- [EXERCISE DIRECTIONS] Reproduce every line of the following material word for word, with no changes.

- [RECORDS SHOWN]
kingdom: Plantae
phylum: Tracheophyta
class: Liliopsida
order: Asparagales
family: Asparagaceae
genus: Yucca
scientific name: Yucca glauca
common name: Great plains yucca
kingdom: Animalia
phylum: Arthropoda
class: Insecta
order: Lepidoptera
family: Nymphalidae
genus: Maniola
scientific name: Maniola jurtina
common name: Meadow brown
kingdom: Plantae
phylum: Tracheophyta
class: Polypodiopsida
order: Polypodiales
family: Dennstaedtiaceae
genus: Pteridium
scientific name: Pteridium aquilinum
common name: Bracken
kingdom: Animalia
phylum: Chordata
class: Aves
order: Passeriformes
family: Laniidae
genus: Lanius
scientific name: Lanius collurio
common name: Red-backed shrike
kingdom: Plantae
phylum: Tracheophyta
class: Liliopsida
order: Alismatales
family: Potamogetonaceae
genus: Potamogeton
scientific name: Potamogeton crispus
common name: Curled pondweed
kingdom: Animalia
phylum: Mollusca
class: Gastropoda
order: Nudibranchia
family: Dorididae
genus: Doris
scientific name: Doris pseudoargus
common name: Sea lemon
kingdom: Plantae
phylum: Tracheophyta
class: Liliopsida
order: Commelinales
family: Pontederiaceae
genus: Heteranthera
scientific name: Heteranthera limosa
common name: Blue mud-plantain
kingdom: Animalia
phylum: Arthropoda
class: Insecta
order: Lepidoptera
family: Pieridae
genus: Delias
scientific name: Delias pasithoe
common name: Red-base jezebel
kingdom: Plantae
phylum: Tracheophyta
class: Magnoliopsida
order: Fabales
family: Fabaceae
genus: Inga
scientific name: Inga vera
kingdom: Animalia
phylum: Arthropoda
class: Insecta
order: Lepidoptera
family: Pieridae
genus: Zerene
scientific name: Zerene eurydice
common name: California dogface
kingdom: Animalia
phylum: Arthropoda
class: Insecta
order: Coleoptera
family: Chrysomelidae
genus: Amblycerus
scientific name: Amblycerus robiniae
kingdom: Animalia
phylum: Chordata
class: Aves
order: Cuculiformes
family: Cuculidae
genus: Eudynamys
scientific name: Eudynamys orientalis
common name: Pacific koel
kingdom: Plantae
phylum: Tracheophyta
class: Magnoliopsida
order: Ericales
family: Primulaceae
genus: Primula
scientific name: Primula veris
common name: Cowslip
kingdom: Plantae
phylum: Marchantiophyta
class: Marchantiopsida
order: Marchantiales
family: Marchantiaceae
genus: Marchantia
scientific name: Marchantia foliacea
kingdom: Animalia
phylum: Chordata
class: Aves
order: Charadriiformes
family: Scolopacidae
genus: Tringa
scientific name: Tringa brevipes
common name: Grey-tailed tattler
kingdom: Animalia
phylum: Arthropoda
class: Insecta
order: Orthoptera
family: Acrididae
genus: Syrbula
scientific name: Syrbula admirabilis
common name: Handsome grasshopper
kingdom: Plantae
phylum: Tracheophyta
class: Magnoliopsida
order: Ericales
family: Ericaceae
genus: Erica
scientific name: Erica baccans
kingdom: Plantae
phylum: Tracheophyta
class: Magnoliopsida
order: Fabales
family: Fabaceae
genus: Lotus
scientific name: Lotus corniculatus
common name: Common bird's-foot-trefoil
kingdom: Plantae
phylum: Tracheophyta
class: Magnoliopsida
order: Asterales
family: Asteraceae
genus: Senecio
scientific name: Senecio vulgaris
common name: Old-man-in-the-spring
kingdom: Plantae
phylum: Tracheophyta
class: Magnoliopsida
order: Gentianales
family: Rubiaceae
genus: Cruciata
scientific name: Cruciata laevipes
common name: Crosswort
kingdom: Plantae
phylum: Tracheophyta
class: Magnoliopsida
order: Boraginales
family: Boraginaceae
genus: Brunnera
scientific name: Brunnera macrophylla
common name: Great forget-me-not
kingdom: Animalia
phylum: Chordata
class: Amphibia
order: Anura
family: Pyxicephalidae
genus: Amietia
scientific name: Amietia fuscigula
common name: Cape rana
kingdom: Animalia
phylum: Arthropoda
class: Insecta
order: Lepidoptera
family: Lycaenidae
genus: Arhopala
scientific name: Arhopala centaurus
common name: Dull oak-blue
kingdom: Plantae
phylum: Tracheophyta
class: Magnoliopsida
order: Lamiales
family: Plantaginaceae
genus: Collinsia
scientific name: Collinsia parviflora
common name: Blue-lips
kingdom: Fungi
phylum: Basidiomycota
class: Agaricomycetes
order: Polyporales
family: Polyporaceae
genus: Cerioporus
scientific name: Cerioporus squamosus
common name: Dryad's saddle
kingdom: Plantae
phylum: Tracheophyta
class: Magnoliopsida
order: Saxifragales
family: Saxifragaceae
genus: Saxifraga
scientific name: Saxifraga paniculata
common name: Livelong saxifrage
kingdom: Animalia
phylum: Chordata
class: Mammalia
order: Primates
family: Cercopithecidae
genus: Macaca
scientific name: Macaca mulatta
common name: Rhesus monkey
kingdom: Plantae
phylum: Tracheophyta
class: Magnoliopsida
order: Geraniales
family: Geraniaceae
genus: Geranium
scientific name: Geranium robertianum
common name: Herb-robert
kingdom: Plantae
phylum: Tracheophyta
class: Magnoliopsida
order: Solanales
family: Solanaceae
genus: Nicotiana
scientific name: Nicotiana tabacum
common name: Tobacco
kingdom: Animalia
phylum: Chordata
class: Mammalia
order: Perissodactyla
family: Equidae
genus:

- [SOLUTION]
kingdom: Plantae
phylum: Tracheophyta
class: Liliopsida
order: Asparagales
family: Asparagaceae
genus: Yucca
scientific name: Yucca glauca
common name: Great plains yucca
kingdom: Animalia
phylum: Arthropoda
class: Insecta
order: Lepidoptera
family: Nymphalidae
genus: Maniola
scientific name: Maniola jurtina
common name: Meadow brown
kingdom: Plantae
phylum: Tracheophyta
class: Polypodiopsida
order: Polypodiales
family: Dennstaedtiaceae
genus: Pteridium
scientific name: Pteridium aquilinum
common name: Bracken
kingdom: Animalia
phylum: Chordata
class: Aves
order: Passeriformes
family: Laniidae
genus: Lanius
scientific name: Lanius collurio
common name: Red-backed shrike
kingdom: Plantae
phylum: Tracheophyta
class: Liliopsida
order: Alismatales
family: Potamogetonaceae
genus: Potamogeton
scientific name: Potamogeton crispus
common name: Curled pondweed
kingdom: Animalia
phylum: Mollusca
class: Gastropoda
order: Nudibranchia
family: Dorididae
genus: Doris
scientific name: Doris pseudoargus
common name: Sea lemon
kingdom: Plantae
phylum: Tracheophyta
class: Liliopsida
order: Commelinales
family: Pontederiaceae
genus: Heteranthera
scientific name: Heteranthera limosa
common name: Blue mud-plantain
kingdom: Animalia
phylum: Arthropoda
class: Insecta
order: Lepidoptera
family: Pieridae
genus: Delias
scientific name: Delias pasithoe
common name: Red-base jezebel
kingdom: Plantae
phylum: Tracheophyta
class: Magnoliopsida
order: Fabales
family: Fabaceae
genus: Inga
scientific name: Inga vera
kingdom: Animalia
phylum: Arthropoda
class: Insecta
order: Lepidoptera
family: Pieridae
genus: Zerene
scientific name: Zerene eurydice
common name: California dogface
kingdom: Animalia
phylum: Arthropoda
class: Insecta
order: Coleoptera
family: Chrysomelidae
genus: Amblycerus
scientific name: Amblycerus robiniae
kingdom: Animalia
phylum: Chordata
class: Aves
order: Cuculiformes
family: Cuculidae
genus: Eudynamys
scientific name: Eudynamys orientalis
common name: Pacific koel
kingdom: Plantae
phylum: Tracheophyta
class: Magnoliopsida
order: Ericales
family: Primulaceae
genus: Primula
scientific name: Primula veris
common name: Cowslip
kingdom: Plantae
phylum: Marchantiophyta
class: Marchantiopsida
order: Marchantiales
family: Marchantiaceae
genus: Marchantia
scientific name: Marchantia foliacea
kingdom: Animalia
phylum: Chordata
class: Aves
order: Charadriiformes
family: Scolopacidae
genus: Tringa
scientific name: Tringa brevipes
common name: Grey-tailed tattler
kingdom: Animalia
phylum: Arthropoda
class: Insecta
order: Orthoptera
family: Acrididae
genus: Syrbula
scientific name: Syrbula admirabilis
common name: Handsome grasshopper
kingdom: Plantae
phylum: Tracheophyta
class: Magnoliopsida
order: Ericales
family: Ericaceae
genus: Erica
scientific name: Erica baccans
kingdom: Plantae
phylum: Tracheophyta
class: Magnoliopsida
order: Fabales
family: Fabaceae
genus: Lotus
scientific name: Lotus corniculatus
common name: Common bird's-foot-trefoil
kingdom: Plantae
phylum: Tracheophyta
class: Magnoliopsida
order: Asterales
family: Asteraceae
genus: Senecio
scientific name: Senecio vulgaris
common name: Old-man-in-the-spring
kingdom: Plantae
phylum: Tracheophyta
class: Magnoliopsida
order: Gentianales
family: Rubiaceae
genus: Cruciata
scientific name: Cruciata laevipes
common name: Crosswort
kingdom: Plantae
phylum: Tracheophyta
class: Magnoliopsida
order: Boraginales
family: Boraginaceae
genus: Brunnera
scientific name: Brunnera macrophylla
common name: Great forget-me-not
kingdom: Animalia
phylum: Chordata
class: Amphibia
order: Anura
family: Pyxicephalidae
genus: Amietia
scientific name: Amietia fuscigula
common name: Cape rana
kingdom: Animalia
phylum: Arthropoda
class: Insecta
order: Lepidoptera
family: Lycaenidae
genus: Arhopala
scientific name: Arhopala centaurus
common name: Dull oak-blue
kingdom: Plantae
phylum: Tracheophyta
class: Magnoliopsida
order: Lamiales
family: Plantaginaceae
genus: Collinsia
scientific name: Collinsia parviflora
common name: Blue-lips
kingdom: Fungi
phylum: Basidiomycota
class: Agaricomycetes
order: Polyporales
family: Polyporaceae
genus: Cerioporus
scientific name: Cerioporus squamosus
common name: Dryad's saddle
kingdom: Plantae
phylum: Tracheophyta
class: Magnoliopsida
order: Saxifragales
family: Saxifragaceae
genus: Saxifraga
scientific name: Saxifraga paniculata
common name: Livelong saxifrage
kingdom: Animalia
phylum: Chordata
class: Mammalia
order: Primates
family: Cercopithecidae
genus: Macaca
scientific name: Macaca mulatta
common name: Rhesus monkey
kingdom: Plantae
phylum: Tracheophyta
class: Magnoliopsida
order: Geraniales
family: Geraniaceae
genus: Geranium
scientific name: Geranium robertianum
common name: Herb-robert
kingdom: Plantae
phylum: Tracheophyta
class: Magnoliopsida
order: Solanales
family: Solanaceae
genus: Nicotiana
scientific name: Nicotiana tabacum
common name: Tobacco
kingdom: Animalia
phylum: Chordata
class: Mammalia
order: Perissodactyla
family: Equidae
genus:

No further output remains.